To detect objects in a region of interest (ROI), radar antennas transmit pulses to illuminate the ROI, and receive reflected echoes for an imaging process. The received echoes can be approximated as a weighted sum of delayed versions of the transmitted pulses, with weights related to the reflectivities of the objects and delays related to the ranges of the objects relative to the antennas. Radar imaging is basically an inverse problem to solve for the weights and the delays given the transmitted pulses and the received echoes. When the locations of transmit and receive antennas are known, a simple delay-and-sum method can generate a well-resolved image of the ROI with a sufficient radar aperture size.
However, in radar applications, it is very common that the antenna locations are not known accurately due to environment interference or imprecise motion control of the radar platform. Although modern navigation systems such as Global Positioning System (GPS) can measure positions with high accuracy, the possible position errors are still beyond the requirement of high-resolution radar imaging.
For example, for vehicle mounted mono-static radar systems, as the vehicle is moving along some predesigned trajectory, position perturbations can be introduced due to non-smooth road surface or varying driving velocity. These position perturbations can be as large as several times the wavelength of the radar center frequency. In such situation, the virtual radar array is no longer uniform and the position errors need to be compensated in the imaging process.
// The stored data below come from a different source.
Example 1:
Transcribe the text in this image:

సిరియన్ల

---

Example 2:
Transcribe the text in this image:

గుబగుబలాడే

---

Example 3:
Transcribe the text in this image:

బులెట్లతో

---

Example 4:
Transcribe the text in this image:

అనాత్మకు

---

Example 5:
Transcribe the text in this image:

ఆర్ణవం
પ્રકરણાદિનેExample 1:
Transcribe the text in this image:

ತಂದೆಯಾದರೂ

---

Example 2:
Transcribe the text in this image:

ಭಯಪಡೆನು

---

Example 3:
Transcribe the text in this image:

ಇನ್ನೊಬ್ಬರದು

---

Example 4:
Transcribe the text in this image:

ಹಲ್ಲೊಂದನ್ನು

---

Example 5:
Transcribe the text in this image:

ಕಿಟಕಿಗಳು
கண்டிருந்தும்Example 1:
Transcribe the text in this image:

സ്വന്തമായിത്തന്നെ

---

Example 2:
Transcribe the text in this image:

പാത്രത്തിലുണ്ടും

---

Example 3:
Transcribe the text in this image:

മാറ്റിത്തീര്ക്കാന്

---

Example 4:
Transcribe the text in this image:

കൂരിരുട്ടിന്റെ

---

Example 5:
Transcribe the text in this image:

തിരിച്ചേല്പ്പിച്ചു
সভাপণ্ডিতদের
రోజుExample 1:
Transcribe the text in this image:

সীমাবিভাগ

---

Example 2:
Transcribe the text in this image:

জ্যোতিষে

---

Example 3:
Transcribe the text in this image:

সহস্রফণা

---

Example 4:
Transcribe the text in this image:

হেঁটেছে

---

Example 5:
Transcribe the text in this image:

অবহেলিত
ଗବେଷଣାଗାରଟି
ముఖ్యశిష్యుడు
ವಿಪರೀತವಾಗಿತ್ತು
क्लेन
Otherwise, the objects to be detected are not focused, or even unresolvable when the position perturbations are greater than the wavelength of the central frequency. Therefore, it is desirable to perform autofocus imaging to achieve a well focused radar image especially when the antenna perturbations are relatively large.
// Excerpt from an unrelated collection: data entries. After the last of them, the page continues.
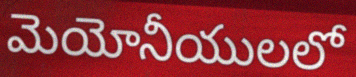
మెయోనీయులలో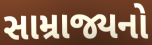
સામ્રાજ્યનો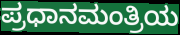
ಪ್ರಧಾನಮಂತ್ರಿಯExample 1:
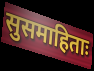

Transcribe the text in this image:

सुसमाहिताः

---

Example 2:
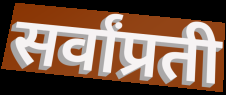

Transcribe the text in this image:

सर्वांप्रती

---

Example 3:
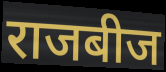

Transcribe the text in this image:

राजबीज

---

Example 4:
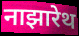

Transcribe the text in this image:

नाझारेथ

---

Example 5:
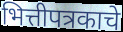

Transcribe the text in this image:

भित्तीपत्रकाचेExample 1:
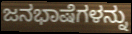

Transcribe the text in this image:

ಜನಭಾಷೆಗಳನ್ನು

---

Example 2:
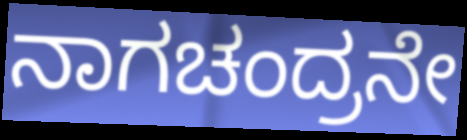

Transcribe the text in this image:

ನಾಗಚಂದ್ರನೇ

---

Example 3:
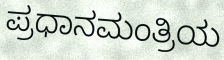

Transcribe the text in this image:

ಪ್ರಧಾನಮಂತ್ರಿಯ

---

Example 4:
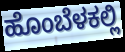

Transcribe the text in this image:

ಹೊಂಬೆಳಕಲ್ಲಿ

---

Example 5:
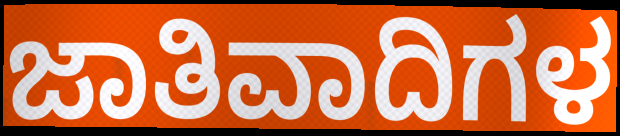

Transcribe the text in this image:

ಜಾತಿವಾದಿಗಳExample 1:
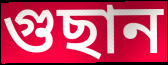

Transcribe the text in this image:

গুছান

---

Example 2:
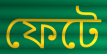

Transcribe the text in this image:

ফেটে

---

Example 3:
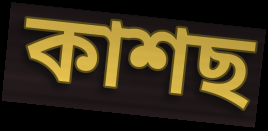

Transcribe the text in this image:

কাশছ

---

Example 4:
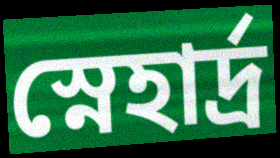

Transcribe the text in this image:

স্নেহার্দ্র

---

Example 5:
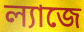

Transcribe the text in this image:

ল্যাজে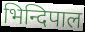
भिन्दिपाल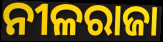
ନୀଳରାଜାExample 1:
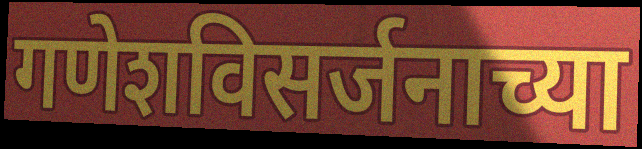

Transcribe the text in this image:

गणेशविसर्जनाच्या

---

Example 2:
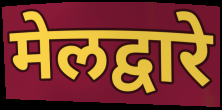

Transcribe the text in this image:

मेलद्वारे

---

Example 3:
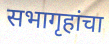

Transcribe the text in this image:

सभागृहांचा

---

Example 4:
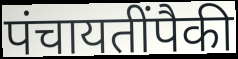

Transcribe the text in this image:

पंचायतींपैकी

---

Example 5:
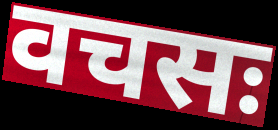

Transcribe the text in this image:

वचसःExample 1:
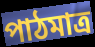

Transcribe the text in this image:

পাঠমাত্র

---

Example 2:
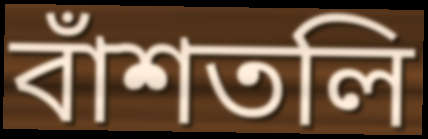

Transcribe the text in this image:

বাঁশতলি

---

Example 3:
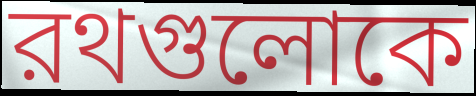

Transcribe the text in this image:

রথগুলোকে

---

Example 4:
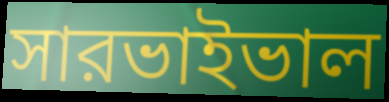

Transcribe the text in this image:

সারভাইভাল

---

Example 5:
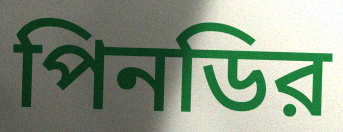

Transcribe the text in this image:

পিনডির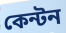
কেন্টনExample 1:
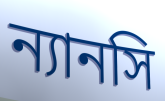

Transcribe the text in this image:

ন্যানসি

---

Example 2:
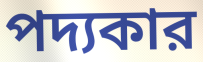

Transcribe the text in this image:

পদ্যকার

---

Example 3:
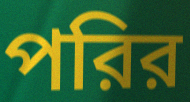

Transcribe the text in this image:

পরির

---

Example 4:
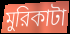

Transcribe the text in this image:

মুরিকাটা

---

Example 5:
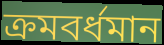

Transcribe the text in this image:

ক্রমবর্ধমান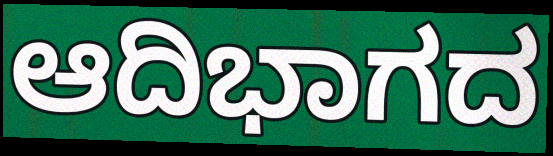
ಆದಿಭಾಗದ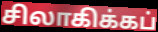
சிலாகிக்கப்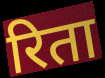
रिता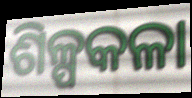
ଶିଳ୍ପକଳା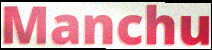
Manchu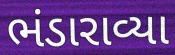
ભંડારાવ્યા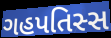
ગહપતિસ્સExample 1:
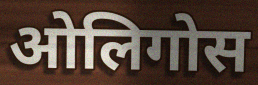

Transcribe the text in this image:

ओलिगोस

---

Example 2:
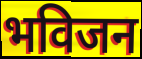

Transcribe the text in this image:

भविजन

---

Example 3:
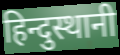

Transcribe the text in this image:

हिन्दुस्थानी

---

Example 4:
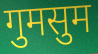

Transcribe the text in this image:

गुमसुम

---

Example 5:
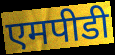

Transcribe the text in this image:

एमपीडी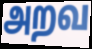
அறவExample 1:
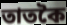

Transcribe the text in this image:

তাতকৈ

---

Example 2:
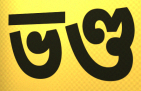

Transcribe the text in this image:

ভণ্ড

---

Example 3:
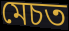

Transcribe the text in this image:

মেচত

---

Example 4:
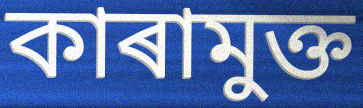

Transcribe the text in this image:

কাৰামুক্ত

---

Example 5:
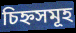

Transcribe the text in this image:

চিহ্নসমূহ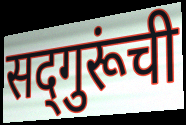
सद्‌गुरूंचीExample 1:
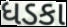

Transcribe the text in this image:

ધડકા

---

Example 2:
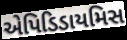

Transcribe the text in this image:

એપિડિડાયમિસ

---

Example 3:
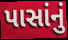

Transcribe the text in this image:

પાસાંનું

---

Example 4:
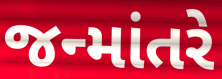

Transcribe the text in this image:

જન્માંતરે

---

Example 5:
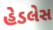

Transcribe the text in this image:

હેડલેસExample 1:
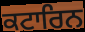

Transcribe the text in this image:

ਕਟਾਰਿਨ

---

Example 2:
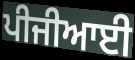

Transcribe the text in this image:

ਪੀਜੀਆਈ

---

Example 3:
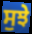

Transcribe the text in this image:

ਸੁਝੇ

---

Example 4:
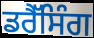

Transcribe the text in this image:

ਡਰੈੱਸਿੰਗ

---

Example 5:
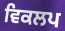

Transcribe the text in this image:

ਵਿਕਲਪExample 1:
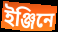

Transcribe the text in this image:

ইঞ্জিনে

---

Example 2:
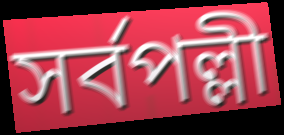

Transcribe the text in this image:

সৰ্বপল্লী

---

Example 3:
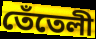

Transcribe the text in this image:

তেঁতেলী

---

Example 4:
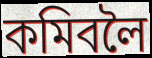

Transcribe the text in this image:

কমিবলৈ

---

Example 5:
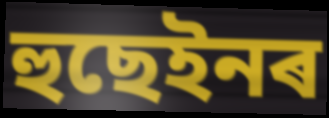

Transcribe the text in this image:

হুছেইনৰ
Autofocus (AF) is a challenging problem in radar imaging as well as other array imaging applications using different sensor modalities. The existing AF methods can be roughly grouped into two categories. One is based on phase compensation, the other is based on position or motion compensation.
Phase-compensation based AF methods compensate data phases in terms of different merits, such as minimum entropy or least squares to generate a well-focused image. Phase-compensation based methods generally work well in compensating environment-induced phase distortion. However, for antenna position-induced phase error, which changes from object to object, simple phase-compensation cannot generate well focused image. In particular, when the area size of imaging domain increases, phase compensation methods can focus well at a particular area, but de-focus at other areas. Motion compensation based methods, on the other hand, seek to compensate for the position such that different position-induced phase errors can be corrected. However, it is difficult to achieve a global optimal solution in estimating antenna positions for AF imaging.
Compressive sensing (CS) based AF methods can concurrently perform AF imaging and compensate position errors by imposing sparsity of the image to be reconstructed. Because the position error is unknown, CS-based AF methods model the imaging problem as an optimization problem with a perturbed projection matrix. The corresponding optimal solution, however, is with error bound related to the position error. A global optimal solution is only achievable when the position error is much smaller than the wavelength, and with a good initialization. When the position errors are in the order of several wavelengths, those methods cannot converge to a focused image.